When mixing and mastering, EQ is one of the most common processes that you will be working with. EQ or equilization allows you to adjust individual frequencies of a given track. This can allow you to either boost pleasant frequencies, reduce unpleasant ones, or completely cut unnecessary frequencies (say below 100Hz on an acoustic guitar tracks). Proper use of an EQ will allow each instrument to have its own space in the mix and eliminate any competing frequencies that create a "muddy" mix. Below is a diagram of the EQ Eight plug-in that comes with Ableton Live 11. In this article I will explain the main elements of an EQ and what they are used for.


Frequency Selector - allows you to select the target frequency that you would like to EQ. Frequencies from 10Hz to 22kHz are selectable on the EQ Eight. Some EQs may have frequency bands which will have a range of either selectable or preset frequencies to be adjusted.

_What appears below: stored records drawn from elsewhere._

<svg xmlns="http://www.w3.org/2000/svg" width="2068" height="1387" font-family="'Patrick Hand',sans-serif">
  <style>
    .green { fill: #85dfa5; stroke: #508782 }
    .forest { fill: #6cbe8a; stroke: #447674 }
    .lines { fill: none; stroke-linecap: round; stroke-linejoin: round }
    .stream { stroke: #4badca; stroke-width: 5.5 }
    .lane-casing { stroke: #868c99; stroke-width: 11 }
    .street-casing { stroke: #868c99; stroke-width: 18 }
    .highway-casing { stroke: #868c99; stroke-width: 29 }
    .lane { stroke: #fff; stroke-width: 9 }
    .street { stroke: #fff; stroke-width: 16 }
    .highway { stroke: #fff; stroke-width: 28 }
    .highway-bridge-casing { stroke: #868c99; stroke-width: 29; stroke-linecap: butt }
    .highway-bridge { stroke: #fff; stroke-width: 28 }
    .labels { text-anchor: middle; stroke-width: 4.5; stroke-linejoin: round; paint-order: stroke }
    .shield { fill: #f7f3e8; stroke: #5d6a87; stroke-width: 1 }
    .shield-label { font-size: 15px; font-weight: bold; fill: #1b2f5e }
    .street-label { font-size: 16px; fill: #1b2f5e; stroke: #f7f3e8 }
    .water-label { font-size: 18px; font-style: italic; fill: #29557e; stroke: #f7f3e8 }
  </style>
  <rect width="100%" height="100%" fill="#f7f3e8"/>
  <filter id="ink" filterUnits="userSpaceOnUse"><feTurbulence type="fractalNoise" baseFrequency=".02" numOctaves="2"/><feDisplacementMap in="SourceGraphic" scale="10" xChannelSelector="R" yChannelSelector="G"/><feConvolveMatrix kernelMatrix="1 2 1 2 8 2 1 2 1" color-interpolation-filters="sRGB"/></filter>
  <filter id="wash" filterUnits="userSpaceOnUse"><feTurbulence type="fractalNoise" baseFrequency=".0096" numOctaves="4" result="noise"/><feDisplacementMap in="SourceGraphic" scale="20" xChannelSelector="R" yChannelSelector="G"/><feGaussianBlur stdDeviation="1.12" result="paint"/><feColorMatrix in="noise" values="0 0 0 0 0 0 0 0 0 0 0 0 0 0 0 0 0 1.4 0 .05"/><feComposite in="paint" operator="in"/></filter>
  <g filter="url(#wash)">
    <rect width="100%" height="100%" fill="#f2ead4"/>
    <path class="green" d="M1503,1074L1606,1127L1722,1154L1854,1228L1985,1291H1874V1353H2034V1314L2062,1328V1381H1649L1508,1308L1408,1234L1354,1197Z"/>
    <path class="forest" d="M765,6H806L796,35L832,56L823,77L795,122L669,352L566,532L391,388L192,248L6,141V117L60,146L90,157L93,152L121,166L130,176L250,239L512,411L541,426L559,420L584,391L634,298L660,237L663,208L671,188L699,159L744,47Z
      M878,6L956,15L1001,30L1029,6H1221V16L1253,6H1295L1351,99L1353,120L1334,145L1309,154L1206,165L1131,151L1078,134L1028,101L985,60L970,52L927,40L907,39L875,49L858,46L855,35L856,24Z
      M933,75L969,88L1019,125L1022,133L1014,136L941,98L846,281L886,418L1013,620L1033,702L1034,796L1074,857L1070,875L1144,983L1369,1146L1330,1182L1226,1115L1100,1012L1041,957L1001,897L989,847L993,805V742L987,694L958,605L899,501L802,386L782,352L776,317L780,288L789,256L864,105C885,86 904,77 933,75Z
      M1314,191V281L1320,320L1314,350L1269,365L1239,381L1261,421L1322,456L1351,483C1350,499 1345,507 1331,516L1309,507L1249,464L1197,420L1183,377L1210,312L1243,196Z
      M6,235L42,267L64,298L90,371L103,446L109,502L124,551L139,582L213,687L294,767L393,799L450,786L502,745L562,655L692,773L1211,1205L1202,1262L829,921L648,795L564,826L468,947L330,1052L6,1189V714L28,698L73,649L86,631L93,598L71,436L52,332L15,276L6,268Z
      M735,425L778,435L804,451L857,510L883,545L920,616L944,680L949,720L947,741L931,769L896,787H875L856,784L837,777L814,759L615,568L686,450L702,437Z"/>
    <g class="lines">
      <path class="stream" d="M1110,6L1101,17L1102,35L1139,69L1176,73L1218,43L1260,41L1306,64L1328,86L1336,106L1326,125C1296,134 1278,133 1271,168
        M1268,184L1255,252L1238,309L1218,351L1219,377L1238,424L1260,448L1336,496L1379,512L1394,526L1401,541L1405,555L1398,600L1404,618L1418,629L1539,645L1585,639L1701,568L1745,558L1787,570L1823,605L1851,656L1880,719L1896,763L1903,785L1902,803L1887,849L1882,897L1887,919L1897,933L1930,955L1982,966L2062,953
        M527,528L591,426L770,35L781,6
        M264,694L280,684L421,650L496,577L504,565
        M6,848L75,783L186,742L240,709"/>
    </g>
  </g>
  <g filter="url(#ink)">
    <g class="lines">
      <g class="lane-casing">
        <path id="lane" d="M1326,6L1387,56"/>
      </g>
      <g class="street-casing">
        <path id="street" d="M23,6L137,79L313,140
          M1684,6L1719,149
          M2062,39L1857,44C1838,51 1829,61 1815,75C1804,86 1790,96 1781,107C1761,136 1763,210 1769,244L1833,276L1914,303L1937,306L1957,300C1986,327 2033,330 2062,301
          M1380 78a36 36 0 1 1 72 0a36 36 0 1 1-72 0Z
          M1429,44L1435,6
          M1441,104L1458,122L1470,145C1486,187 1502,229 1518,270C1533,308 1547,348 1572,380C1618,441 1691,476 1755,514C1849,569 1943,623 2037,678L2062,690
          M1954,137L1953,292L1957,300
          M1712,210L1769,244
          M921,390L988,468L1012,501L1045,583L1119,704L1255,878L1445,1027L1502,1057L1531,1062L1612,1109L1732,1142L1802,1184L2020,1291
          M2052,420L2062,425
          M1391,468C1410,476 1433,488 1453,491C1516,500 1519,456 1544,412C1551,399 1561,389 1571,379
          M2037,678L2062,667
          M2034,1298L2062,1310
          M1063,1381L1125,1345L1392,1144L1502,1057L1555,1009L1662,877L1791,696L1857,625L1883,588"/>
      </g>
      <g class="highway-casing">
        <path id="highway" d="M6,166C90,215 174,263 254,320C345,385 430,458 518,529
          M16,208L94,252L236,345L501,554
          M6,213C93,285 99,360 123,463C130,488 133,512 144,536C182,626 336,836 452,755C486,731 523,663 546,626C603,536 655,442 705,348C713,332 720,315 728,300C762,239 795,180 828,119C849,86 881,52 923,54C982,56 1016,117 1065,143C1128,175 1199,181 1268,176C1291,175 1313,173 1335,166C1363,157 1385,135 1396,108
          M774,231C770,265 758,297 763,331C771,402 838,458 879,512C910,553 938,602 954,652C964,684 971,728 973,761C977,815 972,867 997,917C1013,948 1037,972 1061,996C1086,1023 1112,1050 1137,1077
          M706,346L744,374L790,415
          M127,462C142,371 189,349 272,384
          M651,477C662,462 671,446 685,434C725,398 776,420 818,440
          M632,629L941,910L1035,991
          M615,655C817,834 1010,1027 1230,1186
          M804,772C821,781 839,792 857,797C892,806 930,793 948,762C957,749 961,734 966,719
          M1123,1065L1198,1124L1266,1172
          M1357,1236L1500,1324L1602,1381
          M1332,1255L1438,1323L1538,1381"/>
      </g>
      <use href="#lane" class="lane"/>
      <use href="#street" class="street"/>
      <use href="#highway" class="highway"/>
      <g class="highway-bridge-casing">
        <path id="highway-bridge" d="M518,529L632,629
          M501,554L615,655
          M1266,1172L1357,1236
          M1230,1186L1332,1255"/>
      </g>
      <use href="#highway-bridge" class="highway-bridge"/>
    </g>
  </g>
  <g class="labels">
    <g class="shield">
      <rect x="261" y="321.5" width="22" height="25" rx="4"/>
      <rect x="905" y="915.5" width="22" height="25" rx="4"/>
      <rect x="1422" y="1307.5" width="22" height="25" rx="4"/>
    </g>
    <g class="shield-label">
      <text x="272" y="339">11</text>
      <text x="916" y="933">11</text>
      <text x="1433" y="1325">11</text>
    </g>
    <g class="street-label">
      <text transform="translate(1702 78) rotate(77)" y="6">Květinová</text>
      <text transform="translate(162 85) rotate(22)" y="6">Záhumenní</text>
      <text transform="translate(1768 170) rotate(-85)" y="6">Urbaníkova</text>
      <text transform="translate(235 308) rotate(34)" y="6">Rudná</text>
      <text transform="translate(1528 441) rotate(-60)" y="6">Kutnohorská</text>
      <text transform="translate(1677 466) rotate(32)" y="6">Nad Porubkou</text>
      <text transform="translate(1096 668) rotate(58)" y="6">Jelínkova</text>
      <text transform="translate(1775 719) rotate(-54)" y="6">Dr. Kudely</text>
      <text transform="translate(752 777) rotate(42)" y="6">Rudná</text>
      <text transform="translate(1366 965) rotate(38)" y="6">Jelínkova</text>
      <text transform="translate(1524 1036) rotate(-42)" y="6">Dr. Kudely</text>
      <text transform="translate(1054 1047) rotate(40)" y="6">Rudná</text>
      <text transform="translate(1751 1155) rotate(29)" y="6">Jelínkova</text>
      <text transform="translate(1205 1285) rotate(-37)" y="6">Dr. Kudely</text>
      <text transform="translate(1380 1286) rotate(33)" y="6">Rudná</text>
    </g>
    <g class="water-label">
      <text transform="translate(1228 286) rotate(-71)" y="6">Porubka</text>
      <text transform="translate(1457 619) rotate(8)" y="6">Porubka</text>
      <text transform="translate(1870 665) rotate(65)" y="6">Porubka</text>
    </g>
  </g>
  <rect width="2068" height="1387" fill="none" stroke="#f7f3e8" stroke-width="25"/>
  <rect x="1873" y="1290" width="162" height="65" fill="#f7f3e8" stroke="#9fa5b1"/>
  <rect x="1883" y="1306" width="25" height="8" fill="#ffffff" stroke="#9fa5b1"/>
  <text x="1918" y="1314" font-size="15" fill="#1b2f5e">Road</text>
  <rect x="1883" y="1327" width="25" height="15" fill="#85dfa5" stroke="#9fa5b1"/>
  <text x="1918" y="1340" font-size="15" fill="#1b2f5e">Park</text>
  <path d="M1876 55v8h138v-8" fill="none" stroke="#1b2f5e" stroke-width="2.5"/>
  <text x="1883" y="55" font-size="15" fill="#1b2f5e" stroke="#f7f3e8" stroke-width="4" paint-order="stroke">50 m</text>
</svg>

Gain Boost/Reduction - allows for the boost or reduction of the current selected frequencies. Boosting and reducing should be done carefully. For every 10dB of gain boost, the sound doubles in loudness.


Q Control - allows you to select the curve of the boost or reduction. A high Q value will create a very sharp curve only affecting the frequencies close to the selected frequency. A High Q is generally good for reduction and cutting. A low Q value produces a gentle curve and will effect more of the frequencies surrounding the slected frequency. A low Q is generally good for boosting.


EQ Bands - These are the available bands of frequencies that you can control. In the picture above, there are 8 selectable frequencies. On this EQ you can select the affected frequency as well as choose whether the point will act as a cut, boost/reduction, or a shelf. Shelfs will boost all frequencies higher than or lower than the selected frequency by the amount set with the Gain control. A cut off will cut all frequencies higher than (low pass) or lower than (high pass) the selected frequency. A low pass filter of 5-6kHZ would generally be used on bass instruments. A high pass filter of around 80-120Hz is used on most other instruments. A boost or reduction will either raise or lower the level of the selected frequency by the amount of the gain control. The Q will change how many of the frequencies adjacent to the selected frequency will be affected and by how much.


Understanding the basics of how an EQ works and what it is used for is essential to creating a balanced and vibrant mix. EQ will be used on almost every track that you as a producer, mixing or mastering engineer will touch, and it can be a powerful tool in the arsenal of any home studio recording artist.